そもそも物語の最大の問題は、魔法を使える姉の出奔だった。これは、権力を奪うことを目的に王国へ侵入した他国の貴族が、男を知らない妹をたらし込んだことによる。男と女の共存が難しいことが示される。だから門を閉じた城壁のなかは、姉妹だけの「女だけの世界」だった。

 

しかし、そうした対立する両者を和解させるキャラクターとして象徴的なのがクリストフ。彼は「夏に冬山から氷を運んでくる人」。つまり、夏と冬を共存させている。

しかも彼は、飼っているトナカイの言葉を代弁したり、岩と会話したりもできる。人と動物というこれまた共存が難しい二者を橋渡ししている。

(とはいえ彼も不調なときは、トナカイに「お前の言っていることは意味がわからないぞ」と言ってしまっている。これが彼の不調を示すことは、彼の態度からも明らか)

 

彼の出現がきっかけとなって姉妹は「愛」に気がつき雪が融けるわけだが、結末は「相容れなかった二者」が共存する様が描かれている。

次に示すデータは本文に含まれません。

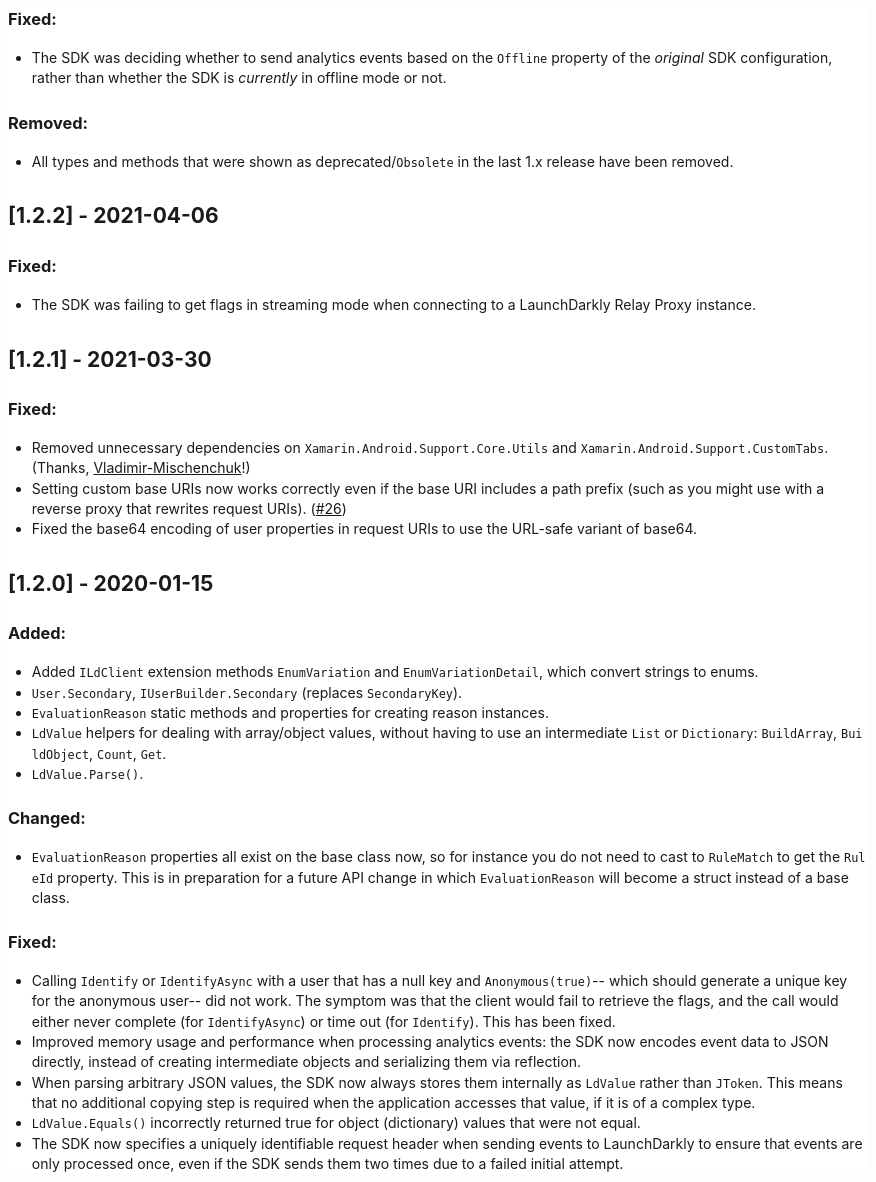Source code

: ### Fixed:
- The SDK was deciding whether to send analytics events based on the `Offline` property of the _original_ SDK configuration, rather than whether the SDK is _currently_ in offline mode or not.
 
### Removed:
- All types and methods that were shown as deprecated/`Obsolete` in the last 1.x release have been removed.

## [1.2.2] - 2021-04-06
### Fixed:
- The SDK was failing to get flags in streaming mode when connecting to a LaunchDarkly Relay Proxy instance.

## [1.2.1] - 2021-03-30
### Fixed:
- Removed unnecessary dependencies on `Xamarin.Android.Support.Core.Utils` and `Xamarin.Android.Support.CustomTabs`. (Thanks, [Vladimir-Mischenchuk](https://github.com/launchdarkly/xamarin-client-sdk/pull/25)!)
- Setting custom base URIs now works correctly even if the base URI includes a path prefix (such as you might use with a reverse proxy that rewrites request URIs). ([#26](https://github.com/launchdarkly/xamarin-client-sdk/issues/26))
- Fixed the base64 encoding of user properties in request URIs to use the URL-safe variant of base64.

## [1.2.0] - 2020-01-15
### Added:
- Added `ILdClient` extension methods `EnumVariation` and `EnumVariationDetail`, which convert strings to enums.
- `User.Secondary`, `IUserBuilder.Secondary` (replaces `SecondaryKey`).
- `EvaluationReason` static methods and properties for creating reason instances.
- `LdValue` helpers for dealing with array/object values, without having to use an intermediate `List` or `Dictionary`: `BuildArray`, `BuildObject`, `Count`, `Get`.
- `LdValue.Parse()`.
 
### Changed:
- `EvaluationReason` properties all exist on the base class now, so for instance you do not need to cast to `RuleMatch` to get the `RuleId` property. This is in preparation for a future API change in which `EvaluationReason` will become a struct instead of a base class.
 
### Fixed:
- Calling `Identify` or `IdentifyAsync` with a user that has a null key and `Anonymous(true)`-- which should generate a unique key for the anonymous user-- did not work. The symptom was that the client would fail to retrieve the flags, and the call would either never complete (for `IdentifyAsync`) or time out (for `Identify`). This has been fixed.
- Improved memory usage and performance when processing analytics events: the SDK now encodes event data to JSON directly, instead of creating intermediate objects and serializing them via reflection.
- When parsing arbitrary JSON values, the SDK now always stores them internally as `LdValue` rather than `JToken`. This means that no additional copying step is required when the application accesses that value, if it is of a complex type.
- `LdValue.Equals()` incorrectly returned true for object (dictionary) values that were not equal.
- The SDK now specifies a uniquely identifiable request header when sending events to LaunchDarkly to ensure that events are only processed once, even if the SDK sends them two times due to a failed initial attempt.
 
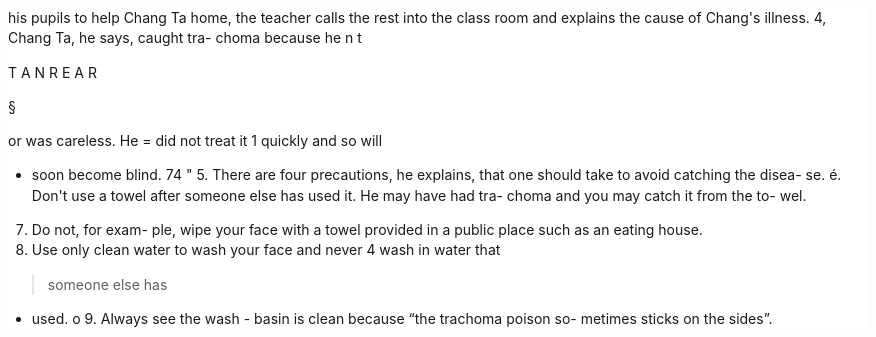 his pupils to help 
Chang Ta home, the 
teacher calls the rest 
into the class room 
and explains the 
cause of Chang's 
illness. 
4, Chang Ta, he 
says, caught tra- 
choma because he 
n
t
 
T
A
N
R
E
A
R
 
§ 
         
or was careless. He 
= did not treat it 
1 quickly and so will 
- soon become blind. 74 
" 5. There are four 
precautions, he 
explains, that one 
should take to avoid 
catching the disea- 
se. 
é. Don't use a towel 
after someone 
else has used it. He 
may have had tra- 
choma and you may 
catch it from the to- 
wel. 
7. Do not, for exam- 
ple, wipe your 
face with a towel 
provided in a public 
place such as an 
eating house. 
8. Use only clean 
water to wash 
your face and never 
4 wash in water that 
> someone else has 
- used. 
o 9. Always see the 
wash - basin is 
clean because “the 
trachoma poison so- 
metimes sticks on the 
sides”. 
  
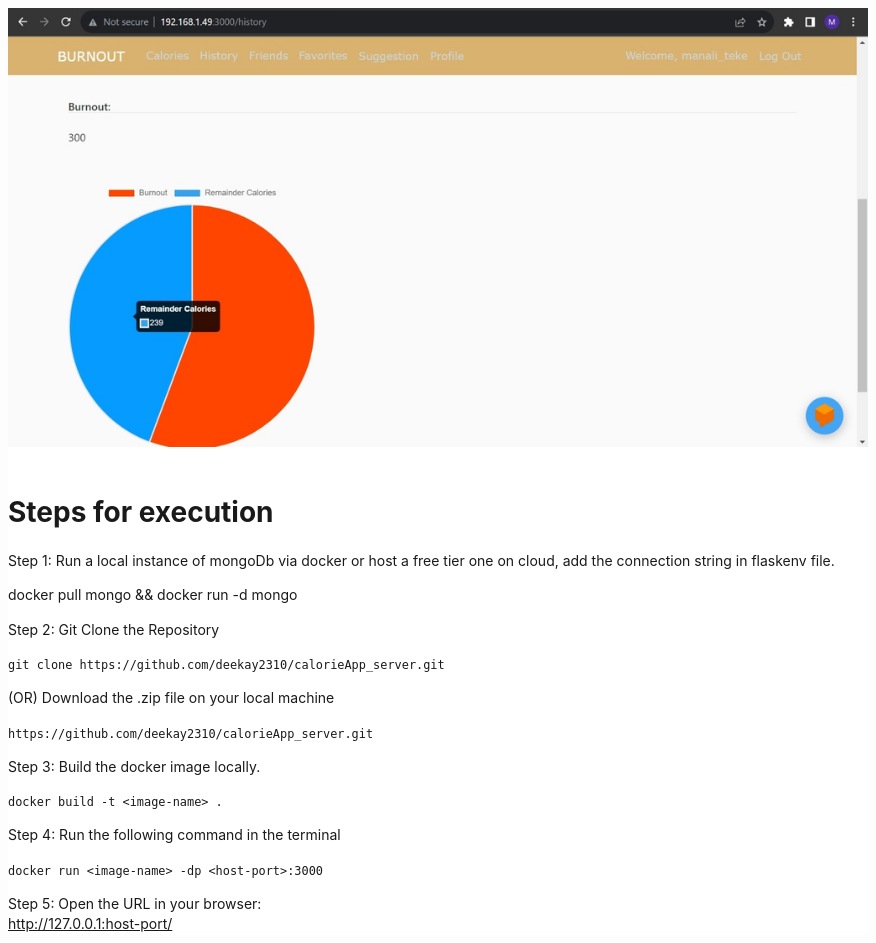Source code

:  ![Graphical representation of calorie history](images/calorie_history.jpeg)

 # Steps for execution
 
 Step 1:
 Run a local instance of mongoDb via docker or host a free tier one on cloud, add the connection string in flaskenv file.
 
 docker pull mongo && 
 docker run -d mongo
 
 Step 2: 
  Git Clone the Repository 
  
    git clone https://github.com/deekay2310/calorieApp_server.git
    
  (OR) Download the .zip file on your local machine
  
    https://github.com/deekay2310/calorieApp_server.git
  
 Step 3:
   Build the docker image locally.
   
    docker build -t <image-name> .
    
 Step 4:
    Run the following command in the terminal
    
    docker run <image-name> -dp <host-port>:3000 
    
 Step 5:
    Open the URL in your browser:  
      http://127.0.0.1:host-port/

わかりやすいのは雪だるま。冬のものなのだが、魔法の力によって夏にも存在できるようになった。かつては「あちらを立てればこちらが立たず」だったものが、エンディングでは共存できている。

 

これはちょうど、歌のようなもの。物語の冒頭、歌のなかでは姉妹がすでにひとつのメロディを刻んでいた。ときに姉が主旋律を、ときに妹が主旋律を歌うような仕方で。どちらかが主、どちらかが副で、ひとつの歌になる。これは物語の結末を予告するようなもの。ミュージカルアニメという珍しいジャンルをうまく使ってた。

 

とはいえ、こうした両立不可能なものを両立させることを意図する物語なら、最後の場面で罪人が追放される場面はどうにかならなかったのだろうか。罪は別問題で、無実の者と有罪の者は共存できないのだろうか? それも一理あるが、そのせいで、共生を描く物語の最後に、追放される者がいることになってしまった。このへんにも、なにかしら物語的な解決を見せてほしかったとも思う。